Jimenez underwent surgery last night and will remain under observation for a few days while he begins his recovery.
The 29-year-old was defending a corner on the six-yard box when he collided with Luiz. He received oxygen on the pitch during a 10-minute delay and the incident overshadowed his side’s 2-1 win against Arsenal.
In a statement this morning, Wolves said: “Raul is comfortable following an operation last night, which he underwent in a London hospital. He has since seen his partner, Daniela, and is now resting.
“The club would like to thank the medical staff at Arsenal, the NHS paramedics, hospital staff and surgeons who, through their skill and early response, were of such help.”
The incident happened five minutes into the match and both players received lengthy medical attention. Jimenez was carried off on a stretcher before leaving Emirates Stadium in an ambulance. Luiz, on the other hand, had his head bandaged and then returned to the field of play for a further 40 minutes before he was substituted at half-time.
Arsenal insist all medical protocols were followed with Luiz and that he was substituted at the break due to a cut on his head making it uncomfortable for him to head the ball.
The Brazilian being allowed to play on, however, has led to criticism from brain injury association charity
Headway, who have warned football is gambling with players’ safety.
Former England captain Alan Shearer also passionately called for the introduction of concussion substitutes. Speaking on Match of the Day 2 last night, Shearer said: “Football needs to get serious — not next year, not next month, not next week, now. We’re talking about life and death here, and players’ careers ending.

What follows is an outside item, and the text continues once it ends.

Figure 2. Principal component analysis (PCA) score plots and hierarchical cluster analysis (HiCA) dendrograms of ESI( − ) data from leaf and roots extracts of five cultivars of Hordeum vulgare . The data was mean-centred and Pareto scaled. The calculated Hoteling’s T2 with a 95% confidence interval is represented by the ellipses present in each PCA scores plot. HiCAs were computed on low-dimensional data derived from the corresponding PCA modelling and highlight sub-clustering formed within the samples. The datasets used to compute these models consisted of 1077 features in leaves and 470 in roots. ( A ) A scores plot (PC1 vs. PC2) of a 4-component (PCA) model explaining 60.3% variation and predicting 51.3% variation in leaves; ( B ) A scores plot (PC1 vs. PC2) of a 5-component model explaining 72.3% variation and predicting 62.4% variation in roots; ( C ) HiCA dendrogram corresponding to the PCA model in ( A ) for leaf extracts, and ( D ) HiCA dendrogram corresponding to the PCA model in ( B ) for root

Arsenal 1-2 Wolves, Simon Collings reports
“They are on about trialling the concussion substitutes, what’s to trial about it? Why isn’t it in now?
“It has been going on for years. We have been having meeting after meeting after meeting. Why do they need to trial it next year? Just do it.”

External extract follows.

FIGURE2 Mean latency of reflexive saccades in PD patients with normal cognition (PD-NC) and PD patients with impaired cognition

Concussion substitutes already feature in other sports, such as cricket and rugby, but they are yet to be introduced to football.
They could come into force next year, with the FA set to trial them during this season’s FA Cup if the game’s lawmakers give the green light next month. The International Football Association Board (IFAB) have proposed trialling an extra permanent substitute in the event of head injuries and will make a final decision on December 16.